Les marges de trituration sont faibles depuis 2011

Costie Pruilh - Réussir Lait Novembre 2012

Tourteau de colza gras. © C. Pruilh

La marge dégagée par la trituration des graines d'oléagineux s'est tassée en 2011. C'est ce qu'ont constaté les adhérents de la Cuma Huilerie de Loire en Layon dans le Maine-et-Loire. Mais s'affranchir du stress des fluctuations de prix et disposer d'un aliment de qualité sont des avantages qui rentrent aussi en ligne de compte.

« La rentabilité est fonction du rapport entre les prix des graines, du tourteau et de l’huile », souligne Jean-François Corbin, de la chambre d'agriculture du Maine-et-Loire.
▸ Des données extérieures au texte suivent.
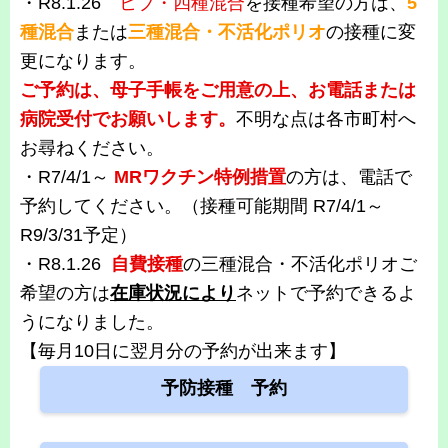
・
R8.1.26
ヒブ・四種混合
を接種希望の方は、
5
種混合
または
三種混合・不活化ポリオ
の接種に変
更になります。
ご予約は、母子手帳をご用意の上、お電話または
病院受付でお願いします。
不明な点は各市町村へ
お尋ねください。
・R7/4/1～
MRワクチン特例措置
の方は、電話で
予約してください。（接種可能期間 R7/4/1～
R9/3/31予定）
・R8.1.26
自費接種
の三種混合・不活化ポリオご
希望の方は
在庫状況により
ネットで予約できるよ
うになりました。
【毎月10日に翌月分の予約が出来ます】
予防接種 予約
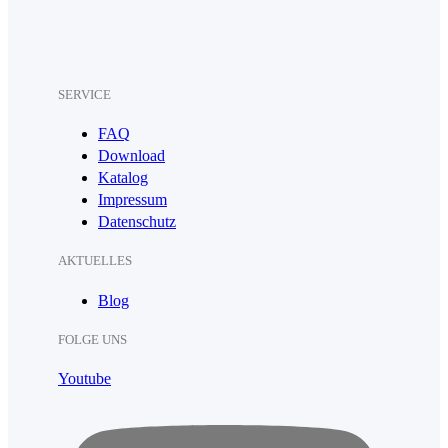
SERVICE
FAQ
Download
Katalog
Impressum
Datenschutz
AKTUELLES
Blog
FOLGE UNS
Youtube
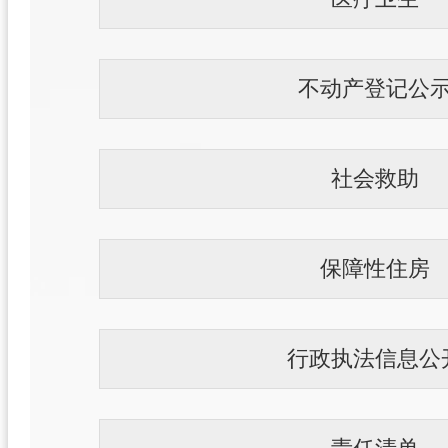
不动产登记公
社会救助
保障性住房
行政执法信息公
La marge de trituration est la différence entre le prix de vente des tourteaux et de l’huile, et le prix d’achat de la graine. S’y ajoute la marge de stockage, bien connue des céréaliers. Ces marges doivent au moins couvrir les charges de presse et de stockage. Par exemple, pour septembre  2012, la marge de trituration colza est d’environ 60 €/t de graines = 960 €/t d’huile (38 % du poids des graines) + 305 €/t tourteau (62 %) – 490 €/t graines. La prestation de la Cuma est de 60 €/t de graines. « En juin 2010, quand l’usine de trituration a démarré, la marge de trituration était bonne. Les prix ne cessaient de monter. Le temps de triturer, et le prix de l’huile avait grimpé ! », se souvient Bruno Poupart, adhérent de la Cuma H2L dans le Maine-et-Loire.

Les bonnes années, le tourteau est « gratuit »

Les bonnes années, pour un éleveur qui amène ses graines, le prix de vente de sa quota part d’huile, auquel il retire la prestation de la Cuma, lui amène la même marge que s’il avait vendu ses graines et acheté du tourteau industriel. Sauf qu’en plus, il récupère un tourteau artisanal « gratuit » et de meilleure qualité.
Depuis un an, le prix des graines a beaucoup augmenté, alors que celui de l’huile et les tourteaux n’a pas augmenté aussi vite. « Pour l’huile, on a atteint un prix plafond, à partir duquel les acheteurs se tournent vers d’autres matières grasses végétales, comme l’huile de palme, notre gros concurrent.
La marge s’est donc tassée », développe Bruno Poupart. « Le gain le plus important pour les adhérents est qu’ils s’affranchissent du stress causé par les fluctuations de prix, et qu’ils ont à disposition un aliment de qualité », conclut Jean-François Corbin.